Restate word for word the lines of the records below, starting at the line that contains "thickness. 256 × 256 image matrix. Female patient." and ending at the line that contains "(x=229, y=169) px", with both of those lines included and nothing else.

__Raw data__:

.....

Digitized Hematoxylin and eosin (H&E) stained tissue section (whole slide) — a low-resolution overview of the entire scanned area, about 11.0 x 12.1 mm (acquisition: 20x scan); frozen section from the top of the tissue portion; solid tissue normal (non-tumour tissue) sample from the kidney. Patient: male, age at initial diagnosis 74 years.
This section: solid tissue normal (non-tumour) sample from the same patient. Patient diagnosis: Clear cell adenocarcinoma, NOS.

.....

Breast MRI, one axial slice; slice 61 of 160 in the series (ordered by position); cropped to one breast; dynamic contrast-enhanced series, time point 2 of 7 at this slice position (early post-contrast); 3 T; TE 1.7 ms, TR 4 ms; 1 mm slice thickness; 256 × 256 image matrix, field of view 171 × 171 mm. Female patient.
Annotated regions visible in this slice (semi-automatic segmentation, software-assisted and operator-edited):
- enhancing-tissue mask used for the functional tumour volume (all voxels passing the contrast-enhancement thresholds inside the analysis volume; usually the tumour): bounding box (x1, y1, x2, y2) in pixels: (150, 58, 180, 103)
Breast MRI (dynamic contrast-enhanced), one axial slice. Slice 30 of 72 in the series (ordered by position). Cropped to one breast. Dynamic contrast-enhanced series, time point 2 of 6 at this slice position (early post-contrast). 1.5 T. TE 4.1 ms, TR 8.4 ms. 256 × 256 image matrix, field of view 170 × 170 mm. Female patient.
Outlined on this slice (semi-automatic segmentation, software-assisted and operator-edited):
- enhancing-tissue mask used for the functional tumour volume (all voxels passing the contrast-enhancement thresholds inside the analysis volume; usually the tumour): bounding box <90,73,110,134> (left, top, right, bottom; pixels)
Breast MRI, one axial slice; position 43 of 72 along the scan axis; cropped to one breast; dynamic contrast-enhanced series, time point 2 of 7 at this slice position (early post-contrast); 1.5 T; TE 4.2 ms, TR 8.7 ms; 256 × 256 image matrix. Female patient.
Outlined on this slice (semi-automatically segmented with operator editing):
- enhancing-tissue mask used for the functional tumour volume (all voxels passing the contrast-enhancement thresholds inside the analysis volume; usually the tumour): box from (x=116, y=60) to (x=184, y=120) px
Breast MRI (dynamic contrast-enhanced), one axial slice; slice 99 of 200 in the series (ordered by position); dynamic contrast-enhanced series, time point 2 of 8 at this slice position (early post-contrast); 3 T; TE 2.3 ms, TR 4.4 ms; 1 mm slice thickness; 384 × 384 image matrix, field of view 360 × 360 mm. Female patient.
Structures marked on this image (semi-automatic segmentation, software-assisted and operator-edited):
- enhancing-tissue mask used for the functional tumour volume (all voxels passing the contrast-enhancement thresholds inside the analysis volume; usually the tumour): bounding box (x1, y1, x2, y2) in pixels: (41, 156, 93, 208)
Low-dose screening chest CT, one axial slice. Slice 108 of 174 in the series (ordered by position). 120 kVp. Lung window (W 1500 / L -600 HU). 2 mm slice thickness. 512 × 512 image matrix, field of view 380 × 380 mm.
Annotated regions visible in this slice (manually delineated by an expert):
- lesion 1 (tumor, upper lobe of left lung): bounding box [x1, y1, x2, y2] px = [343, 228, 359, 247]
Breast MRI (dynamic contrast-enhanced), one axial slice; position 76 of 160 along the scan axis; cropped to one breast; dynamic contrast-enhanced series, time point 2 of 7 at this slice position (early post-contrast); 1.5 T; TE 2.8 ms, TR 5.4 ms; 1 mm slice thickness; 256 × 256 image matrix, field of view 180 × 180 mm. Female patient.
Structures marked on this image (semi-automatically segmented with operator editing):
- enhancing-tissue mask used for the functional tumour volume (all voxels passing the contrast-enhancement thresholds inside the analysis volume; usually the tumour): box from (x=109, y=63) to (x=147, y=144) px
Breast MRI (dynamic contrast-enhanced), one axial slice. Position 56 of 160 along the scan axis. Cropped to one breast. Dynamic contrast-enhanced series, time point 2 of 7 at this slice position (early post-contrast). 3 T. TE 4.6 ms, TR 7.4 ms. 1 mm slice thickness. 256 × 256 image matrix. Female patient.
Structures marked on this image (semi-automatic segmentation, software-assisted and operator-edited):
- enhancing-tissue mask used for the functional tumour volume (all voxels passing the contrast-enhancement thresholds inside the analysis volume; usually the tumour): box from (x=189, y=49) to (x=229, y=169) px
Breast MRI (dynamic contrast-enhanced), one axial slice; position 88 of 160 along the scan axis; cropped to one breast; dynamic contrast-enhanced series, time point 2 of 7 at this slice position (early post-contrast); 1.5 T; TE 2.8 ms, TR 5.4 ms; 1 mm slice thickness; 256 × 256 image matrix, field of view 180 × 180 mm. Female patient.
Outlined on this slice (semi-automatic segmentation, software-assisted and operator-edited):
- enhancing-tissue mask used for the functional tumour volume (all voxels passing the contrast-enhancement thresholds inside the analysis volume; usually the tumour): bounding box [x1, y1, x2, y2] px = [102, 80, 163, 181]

.....

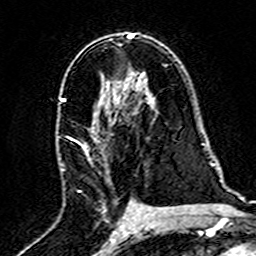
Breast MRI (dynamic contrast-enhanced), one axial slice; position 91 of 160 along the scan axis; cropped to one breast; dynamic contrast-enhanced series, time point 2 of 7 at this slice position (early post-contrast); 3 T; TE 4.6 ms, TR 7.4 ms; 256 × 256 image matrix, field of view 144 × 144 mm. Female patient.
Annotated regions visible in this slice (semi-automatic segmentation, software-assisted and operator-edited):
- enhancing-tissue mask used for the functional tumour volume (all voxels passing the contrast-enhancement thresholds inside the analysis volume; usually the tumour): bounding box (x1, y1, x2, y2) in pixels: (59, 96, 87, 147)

.....

__Your response__:
Breast MRI (dynamic contrast-enhanced), one axial slice. Position 56 of 160 along the scan axis. Cropped to one breast. Dynamic contrast-enhanced series, time point 2 of 7 at this slice position (early post-contrast). 3 T. TE 4.6 ms, TR 7.4 ms. 1 mm slice thickness. 256 × 256 image matrix. Female patient.
Structures marked on this image (semi-automatic segmentation, software-assisted and operator-edited):
- enhancing-tissue mask used for the functional tumour volume (all voxels passing the contrast-enhancement thresholds inside the analysis volume; usually the tumour): box from (x=189, y=49) to (x=229, y=169) px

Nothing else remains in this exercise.